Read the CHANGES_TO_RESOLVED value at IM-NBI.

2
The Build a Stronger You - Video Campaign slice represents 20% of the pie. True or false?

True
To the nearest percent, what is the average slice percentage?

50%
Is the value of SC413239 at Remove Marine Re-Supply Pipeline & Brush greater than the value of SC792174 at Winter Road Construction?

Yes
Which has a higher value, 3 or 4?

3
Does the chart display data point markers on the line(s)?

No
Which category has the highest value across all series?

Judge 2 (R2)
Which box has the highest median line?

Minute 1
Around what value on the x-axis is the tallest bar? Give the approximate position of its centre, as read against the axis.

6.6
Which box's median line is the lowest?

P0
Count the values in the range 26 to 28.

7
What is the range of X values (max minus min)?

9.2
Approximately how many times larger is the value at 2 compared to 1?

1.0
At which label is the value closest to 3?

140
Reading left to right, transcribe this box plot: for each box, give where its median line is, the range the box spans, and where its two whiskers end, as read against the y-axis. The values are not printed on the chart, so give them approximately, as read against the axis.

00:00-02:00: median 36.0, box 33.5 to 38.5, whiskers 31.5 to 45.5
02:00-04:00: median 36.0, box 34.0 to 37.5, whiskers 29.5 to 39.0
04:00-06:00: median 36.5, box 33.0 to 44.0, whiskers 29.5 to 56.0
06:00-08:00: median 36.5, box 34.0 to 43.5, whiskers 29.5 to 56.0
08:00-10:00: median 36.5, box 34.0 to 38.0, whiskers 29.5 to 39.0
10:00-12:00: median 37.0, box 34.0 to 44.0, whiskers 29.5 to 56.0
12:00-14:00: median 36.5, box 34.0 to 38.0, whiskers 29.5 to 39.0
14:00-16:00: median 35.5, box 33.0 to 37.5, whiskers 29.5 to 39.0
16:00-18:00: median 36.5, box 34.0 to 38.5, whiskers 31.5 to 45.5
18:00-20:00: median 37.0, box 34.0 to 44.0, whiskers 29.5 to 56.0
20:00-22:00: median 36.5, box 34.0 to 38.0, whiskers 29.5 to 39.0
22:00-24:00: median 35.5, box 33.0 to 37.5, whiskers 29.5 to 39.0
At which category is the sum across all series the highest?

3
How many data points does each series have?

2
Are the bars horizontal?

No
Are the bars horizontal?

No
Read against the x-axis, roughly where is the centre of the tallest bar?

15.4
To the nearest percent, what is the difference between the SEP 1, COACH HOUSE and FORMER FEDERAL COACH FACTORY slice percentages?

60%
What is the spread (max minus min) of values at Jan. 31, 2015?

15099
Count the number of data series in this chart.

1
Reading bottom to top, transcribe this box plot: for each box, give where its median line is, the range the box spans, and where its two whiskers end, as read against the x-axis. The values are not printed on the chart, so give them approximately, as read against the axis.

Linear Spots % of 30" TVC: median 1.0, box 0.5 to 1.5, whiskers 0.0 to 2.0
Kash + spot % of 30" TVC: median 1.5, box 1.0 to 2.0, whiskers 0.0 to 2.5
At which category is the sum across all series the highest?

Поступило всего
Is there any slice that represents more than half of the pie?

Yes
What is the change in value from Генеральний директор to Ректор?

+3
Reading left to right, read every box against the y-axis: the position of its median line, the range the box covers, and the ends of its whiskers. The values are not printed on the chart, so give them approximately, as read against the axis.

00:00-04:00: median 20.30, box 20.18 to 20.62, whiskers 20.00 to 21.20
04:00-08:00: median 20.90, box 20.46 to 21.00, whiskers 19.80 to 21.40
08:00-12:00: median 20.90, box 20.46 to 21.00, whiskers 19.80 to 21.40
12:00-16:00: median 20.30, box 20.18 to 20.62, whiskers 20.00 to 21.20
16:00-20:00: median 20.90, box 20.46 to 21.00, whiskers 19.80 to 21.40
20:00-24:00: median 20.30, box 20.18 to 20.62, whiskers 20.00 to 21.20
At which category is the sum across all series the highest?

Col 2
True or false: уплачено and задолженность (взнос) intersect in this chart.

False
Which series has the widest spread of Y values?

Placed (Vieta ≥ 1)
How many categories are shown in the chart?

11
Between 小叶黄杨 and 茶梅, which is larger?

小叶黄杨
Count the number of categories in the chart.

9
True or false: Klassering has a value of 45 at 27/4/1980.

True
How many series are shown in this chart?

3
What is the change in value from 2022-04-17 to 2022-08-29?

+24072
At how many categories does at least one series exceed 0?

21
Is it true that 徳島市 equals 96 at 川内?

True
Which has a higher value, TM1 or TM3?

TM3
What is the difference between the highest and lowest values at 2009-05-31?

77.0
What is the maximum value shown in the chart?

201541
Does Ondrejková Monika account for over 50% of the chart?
+++
- Task
Copy the data from the line with "Linear Spots %" up to and including the line with "Reading left to right, read", reproducing each line verbatim.

- Result of this task
Linear Spots % of 30" TVC: median 1.0, box 0.5 to 1.5, whiskers 0.0 to 2.0
Kash + spot % of 30" TVC: median 1.5, box 1.0 to 2.0, whiskers 0.0 to 2.5
At which category is the sum across all series the highest?

Поступило всего
Is there any slice that represents more than half of the pie?

Yes
What is the change in value from Генеральний директор to Ректор?

+3
Reading left to right, read every box against the y-axis: the position of its median line, the range the box covers, and the ends of its whiskers. The values are not printed on the chart, so give them approximately, as read against the axis.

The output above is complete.